Minus the latest incident, the death toll in the restive Muslim South this year has already crossed 430 this year and no surprise that the Pattani United Liberation Organization (PULO), the Barisan Revolusi Nasional (BRN) and the Gerakan Mujahadeen Islam Pattani (GMIP) all have promised reprisals. As the tempers run high with people waiting with bated breath any news of their loved ones, the billionaire telecom tycoon-turned-politician Thaksin could not have been more indiscreet by accusing the dead protesters of disrespect for law while defending his troops. Bravo, exercise of the freedom of assembly is disrespect of law, whipping, strippin and then killing citizens is the law--- was the prime minister talking of the law of jungle? King Bhumibol Adulyadej has meanwhile betrayed his insensitivity to the carnage through his silence. No two mortals could have strengthened the secessionist movements in a single day as this duo has senselessly done at this juncture.

The European Parliament stands paralyzed over the right to have a preferred sex orientation, oblivious of the fact that in the world around, more fundamental questions of rights are at stake. With the States such as Thailand on the verge of catastrophe, about to become another Cambodia, with likely destabilizing effects for the whole world, the costs of inaction would be high for the EU States in the long run. Is it not then a lack of statesmanship that the writing on the walls is not being read now?

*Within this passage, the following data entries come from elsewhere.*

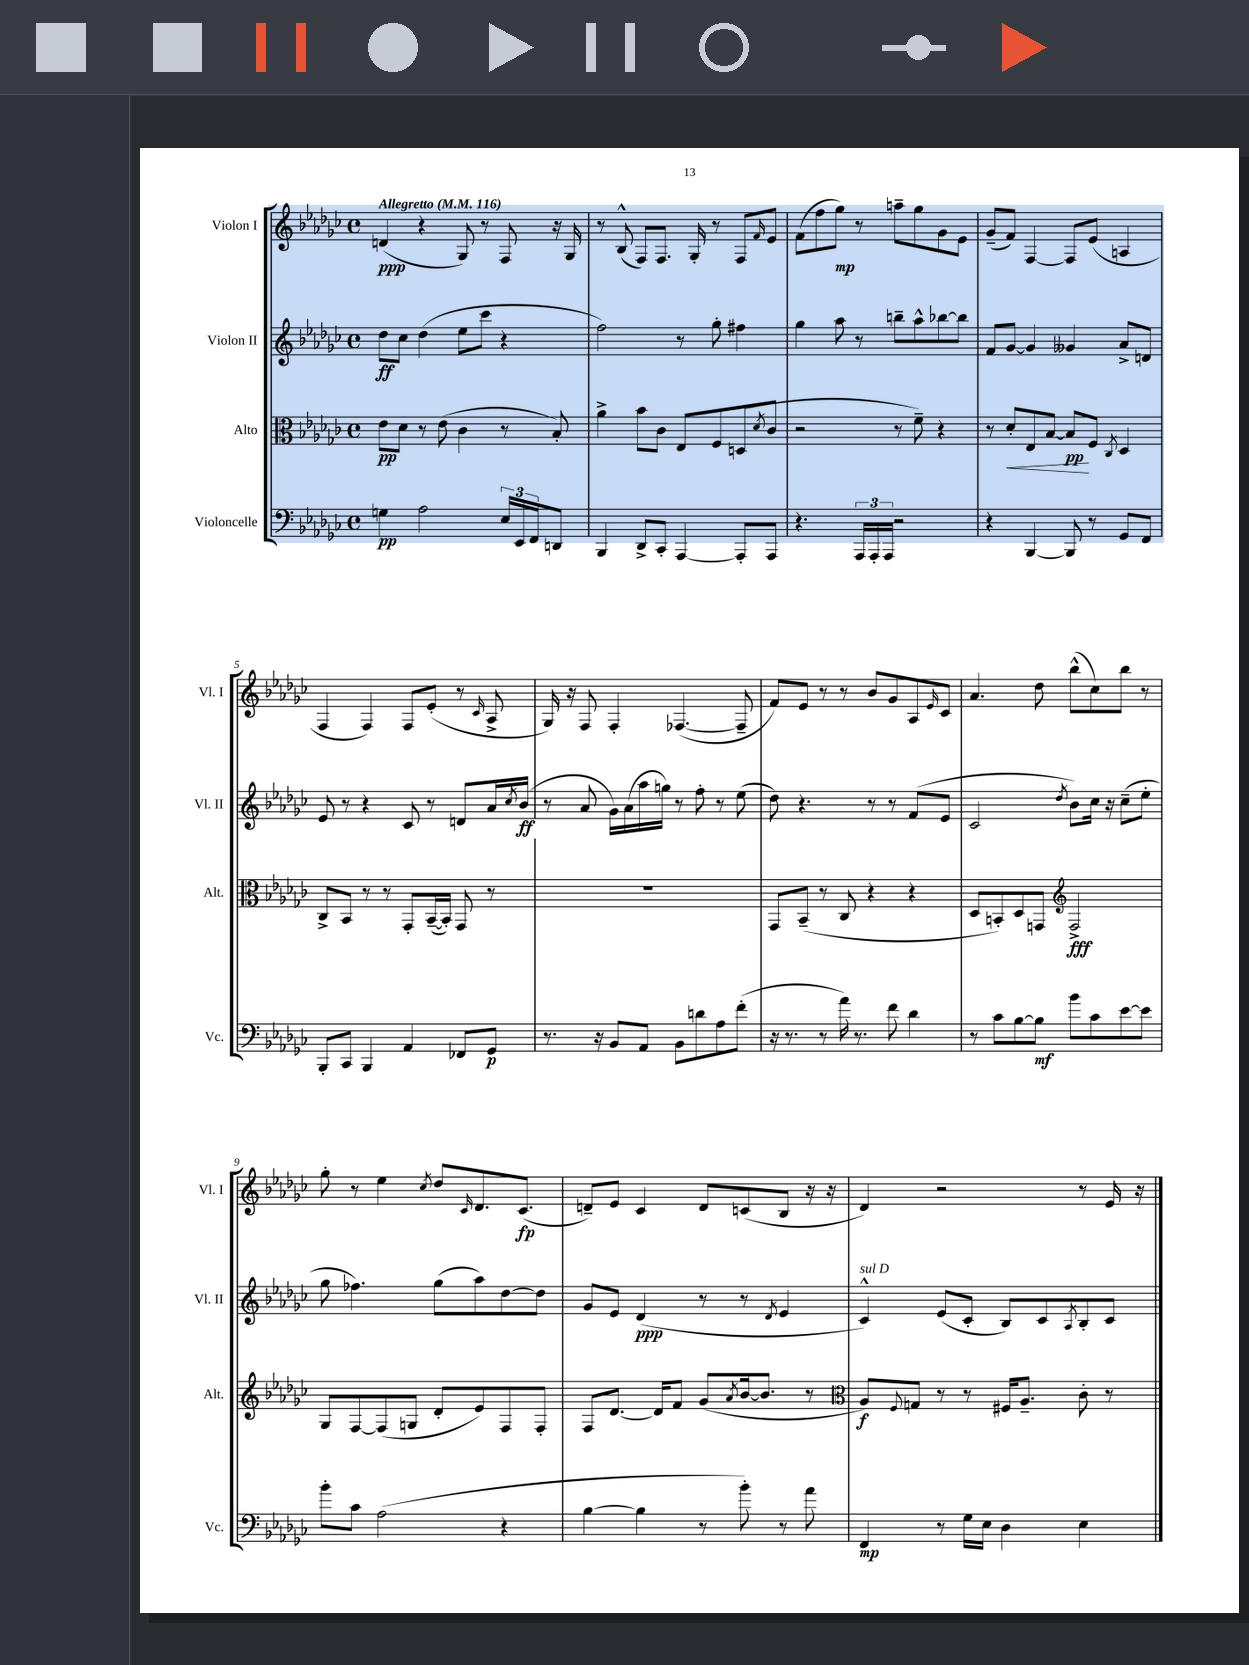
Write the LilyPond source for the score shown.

<<
\new StaffGroup <<
\new Staff = "s0" \with { instrumentName = "Violon I" shortInstrumentName = "Vl. I" } {
    \clef treble \key ges \major \defaultTimeSignature \time 4/4 \tempo "Allegretto" 4 = 116
    d'4\ppp( r4 ges8) r8 f8 r16 ges16 |
    r8 bes8-^( f8) f8. ges16-. r8 f8 \grace { f'16 } ees'8 |
    f'8( f''8 ges''8\mp) r8 a''8-- ges''8 ges'8 ees'8 |
    ges'8--( f'8) f4~ f8 ees'8( a4 |
    f4 f4) f8 ees'8-.( r8 \grace { ces'16 } aes8-> |
    ges16) r16 f8 f4-. fes4.~( fes8-- |
    f'8) ees'8 r8 r8 bes'8 ges'8 aes8 \grace { ees'16 } ces'8 |
    aes'4. des''8 bes''8-^( ces''8) bes''8 r8 |
    ges''8-. r8 ees''4 \acciaccatura { ces''8 } des''8 \grace { ces'16 } des'8. ces'8.\fp( |
    d'8--) ees'8 ces'4 d'8 c'8( bes8 r16 r16 |
    des'4) r2 r8 ees'16 r16 \bar "|." |
}
\new Staff = "s1" \with { instrumentName = "Violon II" shortInstrumentName = "Vl. II" } {
    \clef treble \key ges \major \defaultTimeSignature \time 4/4
    des''8\ff ces''8 des''4( ees''8 ces'''8 r4 |
    f''2) r8 ges''8-. fis''4 |
    ges''4 aes''8 r8 b''8-- aes''8-^ bes''8~ bes''8 |
    f'8 ges'8~ ges'4 geses'4 aes'8-> d'8 |
    ees'8 r8 r4 ces'8 r8 d'8 aes'16 \acciaccatura { ces''8 } bes'16\ff( |
    r8 aes'8 ges'16) aes'16( aes''16 g''16) r8 f''8-. r8 ees''8( |
    des''8) r4. r8 r8 f'8( ees'8 |
    ces'2 \acciaccatura { des''8 } bes'8) ces''16 r16 ces''8--( ees''8-. |
    ges''8 fes''4.) ges''8( aes''8) des''8~ des''8 |
    ges'8 ees'8 des'4\ppp( r8 r8 \acciaccatura { des'8 } ees'4 |
    ces'4-^^\markup { \italic "sul D" }) ees'8( ces'8-. bes8) ces'8 \acciaccatura { aes8 } bes8-. ces'8 \bar "|." |
}
\new Staff = "s2" \with { instrumentName = "Alto" shortInstrumentName = "Alt." } {
    \clef alto \key ges \major \defaultTimeSignature \time 4/4
    ees'8\pp des'8 r8 ees'8( ces'4 r8 bes8-.) |
    aes'4-> bes'8 ces'8 ees8 f8 d8( \acciaccatura { des'8 } ces'8 |
    r2 r8 f'8--) r4 |
    r8 des'8-.\< ees8 bes8~ bes8\pp\! f8 \acciaccatura { ces8 } des4 |
    ces8-> bes,8 r8 r8 ges,8-. bes,16~--( bes,16-.) ges,8 r8 |
    R1 |
    ges,8 bes,8--( r8 ces8 r4 r4 |
    des8 b,8-.) des8 g,8 \clef treble f2->\fff |
    ges8 f8~ f8( g8 des'8-. ees'8) f8 f8-. |
    f8 des'8.~ des'16 f'8 ges'8( \acciaccatura { aes'8 } bes'16~ bes'8. r8 |
    \clef alto aes8\f) \appoggiatura { f8 } g8 r8 r8 fis16 aes8.-- ces'8-. r8 \bar "|." |
}
\new Staff = "s3" \with { instrumentName = "Violoncelle" shortInstrumentName = "Vc." } {
    \clef bass \key ges \major \defaultTimeSignature \time 4/4
    g4\pp aes2 \tuplet 3/2 { ees16 ees,16 f,16 } d,8 |
    bes,,4 des,8-> ces,8-. aes,,4~ aes,,8-. aes,,8 |
    r4. \tuplet 3/2 { aes,,16 aes,,16-. aes,,16 } r2 |
    r4 bes,,4~ bes,,8 r8 ges,8 f,8 |
    bes,,8-. ces,8 bes,,4 aes,4 fes,8 ges,8\p |
    r8. r16 bes,8 aes,8 bes,8 d'8 aes8 f'8-.( |
    r16 r8. r8 aes'16) r8. f'8 des'4 |
    r8 ces'8 bes8~ bes8\mf bes'8 ces'8 ees'8~ ees'8 |
    bes'8-. ces'8 aes2( r4 |
    bes4~ bes4 r8 bes'8-.) r8 aes'8 |
    f,4\mp r8 ges16 ees16 des4 ees4 \bar "|." |
}
>>
>>
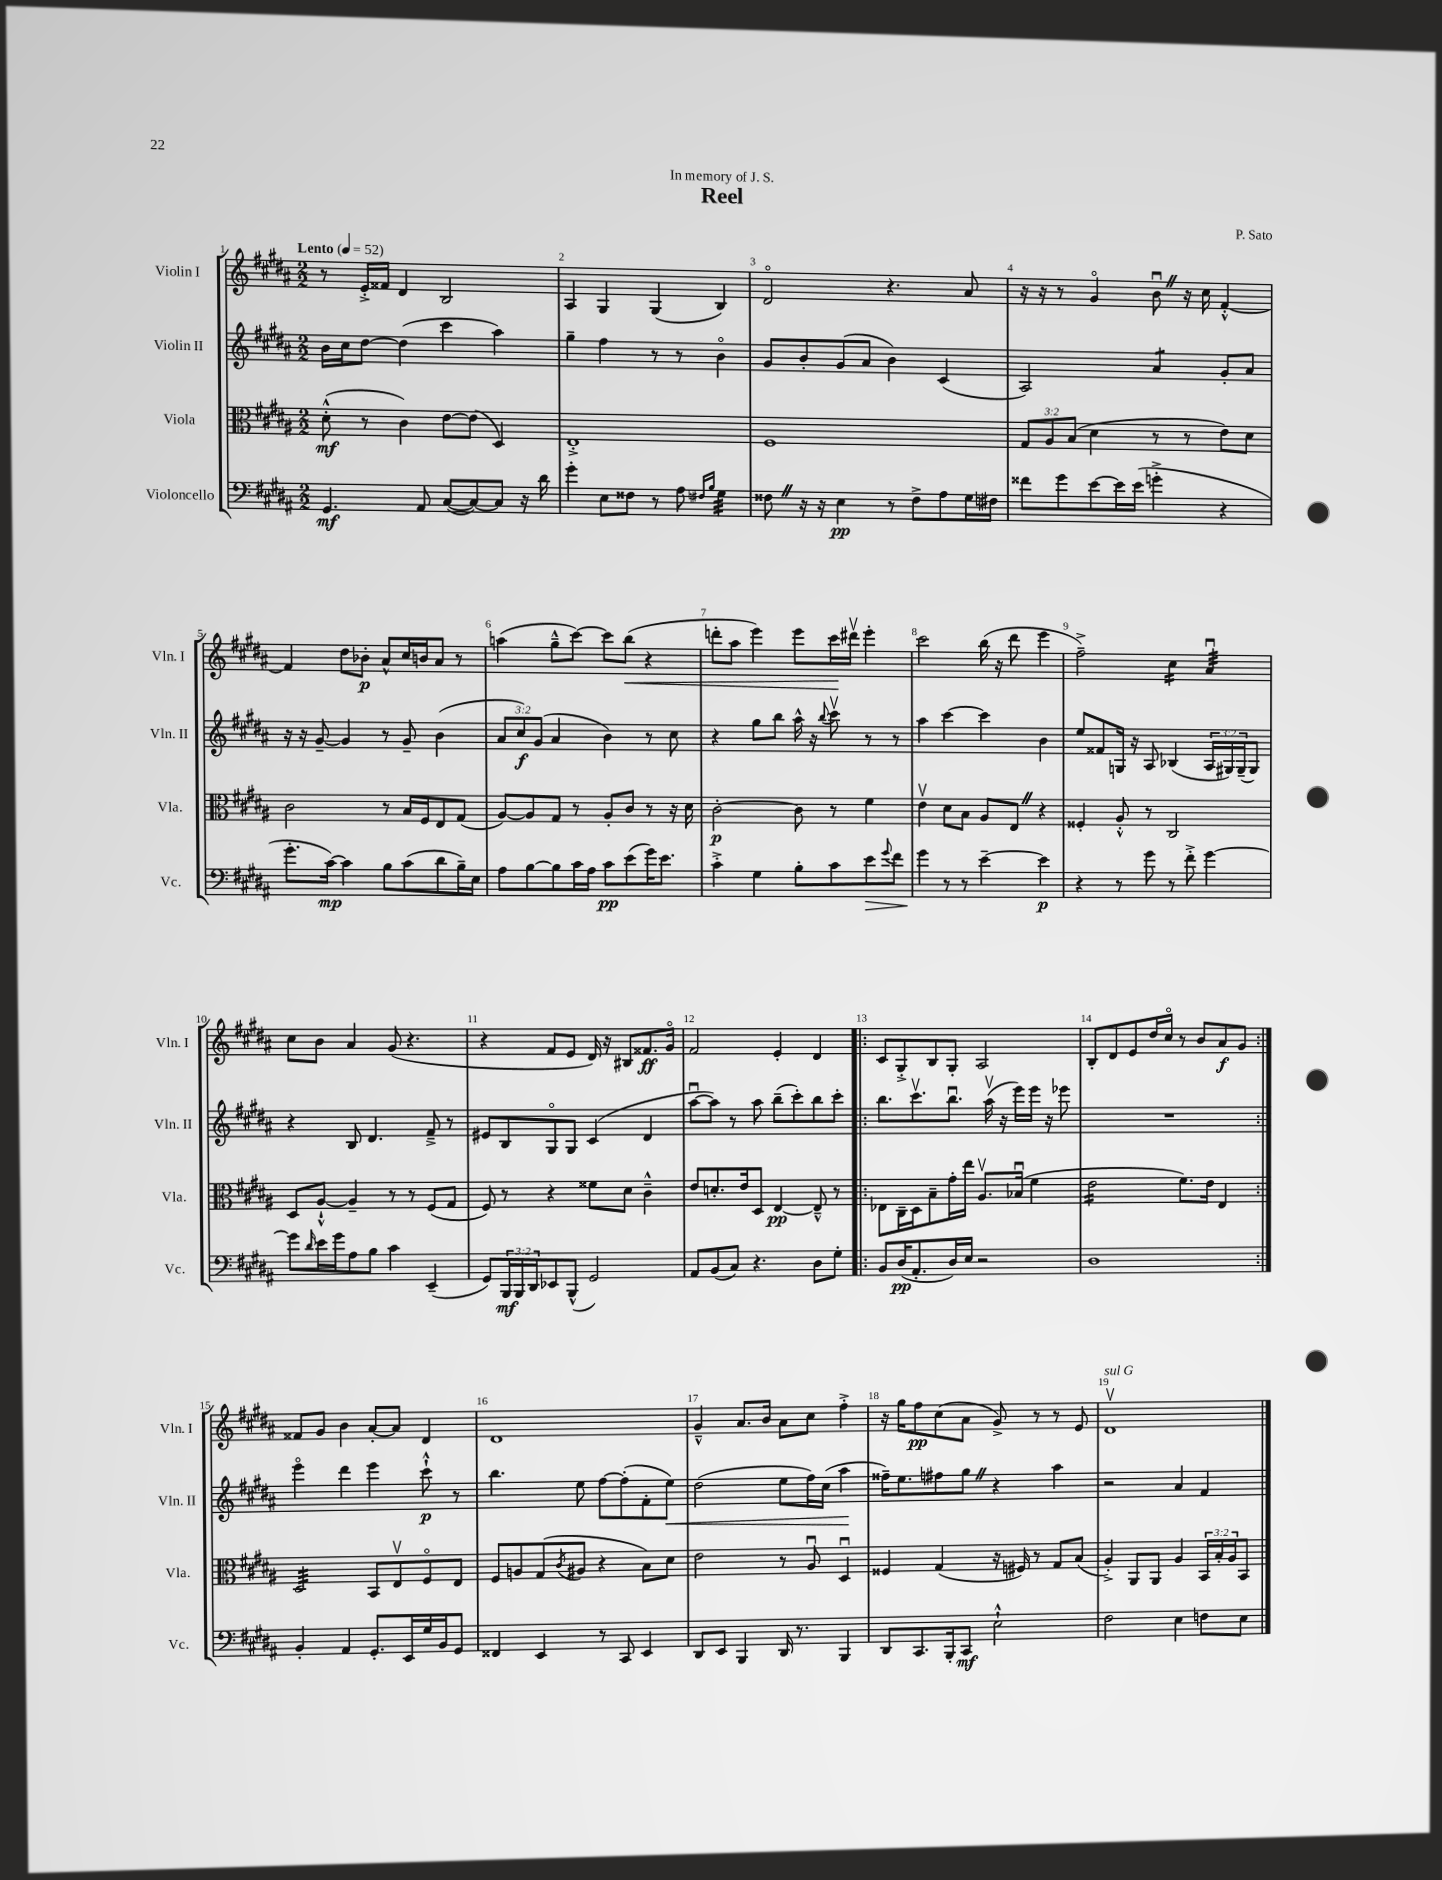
\header { title = "Reel" composer = "P. Sato" dedication = "In memory of J. S." }
<<
\new StaffGroup <<
\new Staff = "s0" \with { instrumentName = "Violin I" shortInstrumentName = "Vln. I" } {
    \clef treble \key b \major \numericTimeSignature \time 2/2 \tempo "Lento" 4 = 52
    r8 e'16-.-> fisis'16 dis'4 b2 |
    ais4 gis4 gis4( b4) |
    dis'2\flageolet r4. ais'8 |
    r16 r16 r8 gis'4\flageolet b'8\downbow \once \override BreathingSign.text = \markup { \musicglyph "scripts.caesura.straight" } \breathe r16 cis''16 fis'4~-.-^ |
    fis'4 dis''8 bes'8-.\p ais'8-^ cis''16 b'16 ais'8 r8 |
    a''4( gis''8---^ cis'''8~) cis'''8 b''8\<( r4 |
    d'''8-. ais''8 e'''4) e'''8 cis'''16\! dis'''16\upbow e'''4-. |
    cis'''2 b''16( r16 dis'''8 e'''4 |
    fis''2--->) cis''4:16 ais'4:32\downbow |
    cis''8 b'8 ais'4 gis'8( r4. |
    r4 fis'8 e'8 dis'16) r16 bis8 fisis'8.\ff gis'16\flageolet |
    fis'2 e'4-. dis'4 |
    \repeat volta 2 { cis'8 gis8-.-> b8 gis8-. ais2 |
    b8-. dis'8 e'8 dis''16 cis''16\flageolet r8 b'8 ais'8\f gis'8 | }
    fisis'8 gis'8 b'4 ais'8~-. ais'8 dis'4 |
    dis'1 |
    gis'4---^ ais'8. b'16 ais'8 cis''8 fis''4-.-> |
    r16 gis''16 fis''8\pp cis''8( ais'8 gis'8->) r8 r8 e'8 |
    dis'1\upbow^\markup { \italic "sul G" } \bar "|." |
}
\new Staff = "s1" \with { instrumentName = "Violin II" shortInstrumentName = "Vln. II" } {
    \clef treble \key b \major \numericTimeSignature \time 2/2 \override Staff.TupletNumber.text = #tuplet-number::calc-fraction-text
    b'16 cis''16 dis''8~ dis''4( cis'''4 ais''4) |
    gis''4-- fis''4 r8 r8 b'4\flageolet |
    gis'8 b'8-. gis'8( ais'8 b'4) cis'4( |
    ais2) ais'4:8 gis'8-. ais'8 |
    r16 r16 gis'8~-- gis'4 r8 gis'8-- b'4( |
    \tuplet 3/2 { ais'8 cis''8\f) gis'8( } ais'4 b'4) r8 cis''8 |
    r4 gis''8 b''8 ais''16-^ r16 \appoggiatura { b''8 } cis'''8\upbow r8 r8 |
    ais''4 cis'''4~ cis'''4 b'4 |
    e''8 fisis'8 g16 r16 ais8 bes4( \tuplet 3/2 { ais16 gis16) gis16--( } gis8) |
    r4 b8 dis'4. fis'8---> r8 |
    eis'8 b8 gis8\flageolet gis8 cis'4( dis'4 |
    ais''8~\downbow ais''8) r8 ais''8 b''8--( cis'''8-.) b''8 cis'''8-. |
    \repeat volta 2 { b''8. cis'''8.\upbow b''8.\downbow ais''16\upbow( r16 e'''16) e'''16 r16 ees'''8 |
    R1 | }
    e'''4\flageolet dis'''4 e'''4 cis'''8-!-^\p r8 |
    b''4. e''8 fis''8~ fis''8-.( fis'8-. e''8\<) |
    dis''2( e''8 fis''16) cis''16( ais''4\! |
    fisis''16--) e''8. fis''8 gis''8 \once \override BreathingSign.text = \markup { \musicglyph "scripts.caesura.straight" } \breathe r4 ais''4 |
    r2 ais'4 fis'4 \bar "|." |
}
\new Staff = "s2" \with { instrumentName = "Viola" shortInstrumentName = "Vla." } {
    \clef alto \key b \major \numericTimeSignature \time 2/2 \override Staff.TupletNumber.text = #tuplet-number::calc-fraction-text
    dis'8-.-^\mf( r8 cis'4) e'8~ e'8( dis4) |
    e1-.-> |
    fis1 |
    \tuplet 3/2 { gis8 ais8 b8( } dis'4 r8 r8 e'8) dis'8 |
    cis'2 r8 b16 fis16 e8 gis8( |
    ais8~) ais8 gis8 r8 ais8-. cis'8 r8 r16 dis'16 |
    cis'2~-.\p cis'8 r8 fis'4 |
    e'4\upbow dis'8 b8 ais8 e8 \once \override BreathingSign.text = \markup { \musicglyph "scripts.caesura.straight" } \breathe r4 |
    fisis4-. ais8-.-^ r8 cis2 |
    dis8 ais8~-!-^ ais4-- r8 r8 fis8( gis8 |
    fis8) r8 r4 fisis'8 dis'8 cis'4---^ |
    e'8 d'8.-. e'16 dis8 e4~\pp e8---^ r8 |
    \repeat volta 2 { ees8 cis16-- dis16 b8-- gis'16-. e''16 ais8.\upbow bes16\downbow( fis'4 |
    e'2:16 fis'8.) e'16 e4 | }
    dis2:32 b,8 e8\upbow fis8\flageolet e8 |
    fis8 a8 gis8( \acciaccatura { cis'8 } ais8 r4 b8) dis'8 |
    e'2 r8 ais8\downbow dis4\downbow |
    fisis4 gis4( r16 fis16) r8 gis8 b8( |
    ais4-.->) ais,8 ais,8 ais4 \tuplet 3/2 { b,16 b16-. ais16 } b,8 \bar "|." |
}
\new Staff = "s3" \with { instrumentName = "Violoncello" shortInstrumentName = "Vc." } {
    \clef bass \key b \major \numericTimeSignature \time 2/2 \override Staff.TupletNumber.text = #tuplet-number::calc-fraction-text
    gis,4.\mf ais,8 cis8~( cis8~) cis8 r16 dis'16 |
    gis'4-. e8 fisis8 r8 ais8 \grace { fis16 b16 } gis4:32 |
    fisis8 \once \override BreathingSign.text = \markup { \musicglyph "scripts.caesura.straight" } \breathe r16 r16 e4\pp r8 fisis8-> ais8 gis16 fis16 |
    fisis'8 gis'8 e'8~ e'16 e'16( g'4-.-> r4 |
    gis'8.-. cis'16~\mp) cis'4 b8 cis'8( dis'8 b16--) e16 |
    ais8 b8~ b8 cis'16 ais16 cis'8\pp e'8( gis'16) e'8. |
    cis'4-.-> gis4 b8-. cis'8 e'8\> \appoggiatura { gis'8 } fis'8 |
    gis'4\! r8 r8 e'4~-- e'4\p |
    r4 r8 gis'8 r8 fis'8-.-> gis'4~ |
    gis'8 \grace { dis'16 } e'16 gis'16 ais8 b8 cis'4 e,4--( |
    gis,8) \tuplet 3/2 { b,,16\mf b,,16 dis,16 } ees,8 b,,8-^( gis,2) |
    ais,8 b,8( cis8) r4. dis8 gis8-. |
    \repeat volta 2 { b,8 dis16\pp( ais,8.-. dis16) e16 r2 |
    dis1 | }
    b,4-. ais,4 gis,8.-. e,16 gis16 b,16 gis,8 |
    fisis,4 e,4 r8 cis,8 e,4 |
    dis,8 e,8 b,,4 dis,16 r8. b,,4 |
    dis,8 cis,8. b,,16-. cis,8\mf e2-!-^ |
    fis2 e4 f8 e8 \bar "|." |
}
>>
>>
\layout { \context { \Score \override BarNumber.break-visibility = ##(#f #t #t) barNumberVisibility = #all-bar-numbers-visible } }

It would be a gross miscalculation to assume that last month’s bloodbath in Narathiwat region of Thailand would be just an event of History. It will die down, rather be deliberately suppressed by the force of bayonets for the next few years, yet October 27 will come again and again to haunt Thailand’s polity for times to come. The civilized world, especially the United Nations, need to devise a mechanism to for immediate, automatic and effective response to such human tragedies. There is a need to have a UN High Commissioner for State Terror, heading an autonomous and powerful International Commission to deal with the brutalities of the security forces and police. The world must act now, unless it is too late!●

The writer is an Oxford published author and a widely read commentator on governance and politics of the Muslim world. He is a regular contributor to 'Pakistan Times'.